Local author Winona Kent has lots to celebrate this week.
That’s because her publisher has released her four novels as e-books – a first for the writer – and plans to print them in paperback this August.
“People have been asking about Skywatcher for a really long time,” Kent said of her first book. “It went out of print 25 years ago. You can get it used, but it’s difficult to find.”
The Burnaby resident, who’s known for coming up with tongue-in-cheek spy plots, and most recently, storylines about time travel, added she’s excited about going digital.
“I know when I go and I want to buy a book, I love being able to do a one-click download and have it on my phone or my iPad or my computer,” she said. “I think this will make it really available for people.”
Kent’s previous publisher, Fable, went out of business earlier this year, at which time Diversion Books in New York picked up her contract and told her of their plans to give her stories a new life.
The local's love for the written word started before she could put pen to paper, making up stories and drawing them in pictures, according to a previous interview with the NOW. She won a national contest with a short story in her 20s, eventually getting a freelance gig with Flare magazine. By the time she reached her 30s, novel writing became a serious priority, with Skywatcher published by age 34. Set in Vancouver, the mystery thriller follows hero Robin Harris as he suddenly finds himself in a real life-and-death spy drama.

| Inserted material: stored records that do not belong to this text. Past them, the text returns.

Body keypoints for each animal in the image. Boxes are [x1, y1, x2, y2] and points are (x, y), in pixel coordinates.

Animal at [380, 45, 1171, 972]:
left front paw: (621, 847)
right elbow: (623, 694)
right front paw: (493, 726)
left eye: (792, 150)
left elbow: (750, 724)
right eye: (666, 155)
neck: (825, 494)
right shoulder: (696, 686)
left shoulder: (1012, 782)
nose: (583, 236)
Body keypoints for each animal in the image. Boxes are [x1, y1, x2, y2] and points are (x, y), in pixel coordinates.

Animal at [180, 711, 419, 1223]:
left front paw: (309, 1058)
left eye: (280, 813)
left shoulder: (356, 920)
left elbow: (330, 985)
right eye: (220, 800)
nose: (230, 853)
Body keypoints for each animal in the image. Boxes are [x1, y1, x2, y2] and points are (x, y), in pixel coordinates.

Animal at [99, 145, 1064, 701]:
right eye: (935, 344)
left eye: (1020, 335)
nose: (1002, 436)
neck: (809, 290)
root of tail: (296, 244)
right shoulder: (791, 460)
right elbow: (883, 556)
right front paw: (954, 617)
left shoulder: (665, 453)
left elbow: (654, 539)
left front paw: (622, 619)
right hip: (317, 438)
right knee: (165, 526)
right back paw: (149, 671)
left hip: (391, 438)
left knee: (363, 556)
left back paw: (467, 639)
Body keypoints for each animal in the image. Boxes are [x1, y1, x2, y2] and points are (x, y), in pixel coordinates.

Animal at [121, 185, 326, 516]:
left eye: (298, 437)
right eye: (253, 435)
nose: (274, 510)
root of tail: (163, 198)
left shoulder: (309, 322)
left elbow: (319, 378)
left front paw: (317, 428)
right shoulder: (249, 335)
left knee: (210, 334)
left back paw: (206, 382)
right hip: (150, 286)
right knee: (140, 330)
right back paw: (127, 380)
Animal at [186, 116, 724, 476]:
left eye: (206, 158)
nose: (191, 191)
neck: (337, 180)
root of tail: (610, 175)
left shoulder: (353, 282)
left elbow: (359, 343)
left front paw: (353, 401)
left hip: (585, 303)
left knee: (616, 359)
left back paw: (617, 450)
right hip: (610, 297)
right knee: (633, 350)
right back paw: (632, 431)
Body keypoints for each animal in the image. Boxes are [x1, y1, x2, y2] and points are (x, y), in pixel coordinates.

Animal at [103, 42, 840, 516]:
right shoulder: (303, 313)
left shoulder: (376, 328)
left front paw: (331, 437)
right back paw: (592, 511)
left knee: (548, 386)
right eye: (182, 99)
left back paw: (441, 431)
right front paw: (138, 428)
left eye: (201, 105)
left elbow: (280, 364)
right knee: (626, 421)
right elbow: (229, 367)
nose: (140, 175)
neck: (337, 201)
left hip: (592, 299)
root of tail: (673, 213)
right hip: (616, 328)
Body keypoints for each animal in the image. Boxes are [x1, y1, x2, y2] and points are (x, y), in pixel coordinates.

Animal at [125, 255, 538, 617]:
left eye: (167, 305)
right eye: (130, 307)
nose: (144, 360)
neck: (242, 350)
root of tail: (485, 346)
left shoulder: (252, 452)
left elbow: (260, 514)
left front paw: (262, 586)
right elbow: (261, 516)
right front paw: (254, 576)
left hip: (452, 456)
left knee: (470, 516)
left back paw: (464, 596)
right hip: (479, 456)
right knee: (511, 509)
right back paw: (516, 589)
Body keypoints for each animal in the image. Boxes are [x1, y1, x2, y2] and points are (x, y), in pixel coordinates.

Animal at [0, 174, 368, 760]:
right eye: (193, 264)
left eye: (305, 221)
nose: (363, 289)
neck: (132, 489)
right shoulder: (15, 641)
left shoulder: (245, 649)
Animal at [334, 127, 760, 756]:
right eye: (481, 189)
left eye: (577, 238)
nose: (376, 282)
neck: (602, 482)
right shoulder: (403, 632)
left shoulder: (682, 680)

The other fictitious novels are The Cilla Rose Affair, Cold Play and Persistence of Memory. The latter, the first story of what Kent hopes to be a 10-part series, deals with “accidental time travel.”
“It was inspired by me doing family tree research,” she explained. “I started digging up all the information on my mom’s side of the family that I didn’t know before, and I ran up against a great grandfather that I just couldn’t find information about … I thought what would happen if I was able to travel back in time and actually meet him.”
The sequel, In Loving Memory, will be coming out later this year.
Kent, who works as a program assistant at UBC, hopes to spend more time on her craft once she retires in five years. Her current schedule doesn’t allow for much writing during the day. After work, she comes home, takes a nap, wakes up around 11 p.m., writes until 3 a.m. and heads back to sleep for a short snooze before the alarm goes off again at 6:30 a.m.
Knowing she would “never be able to make a living at it,” Kent worked at jobs that had nothing to do with writing, including 18 years at Telus, so her creative brain would stay fresh.
“I figured that I would use up all my creative time and creative energy for somebody else, and I’d have nothing left over for me,” she said.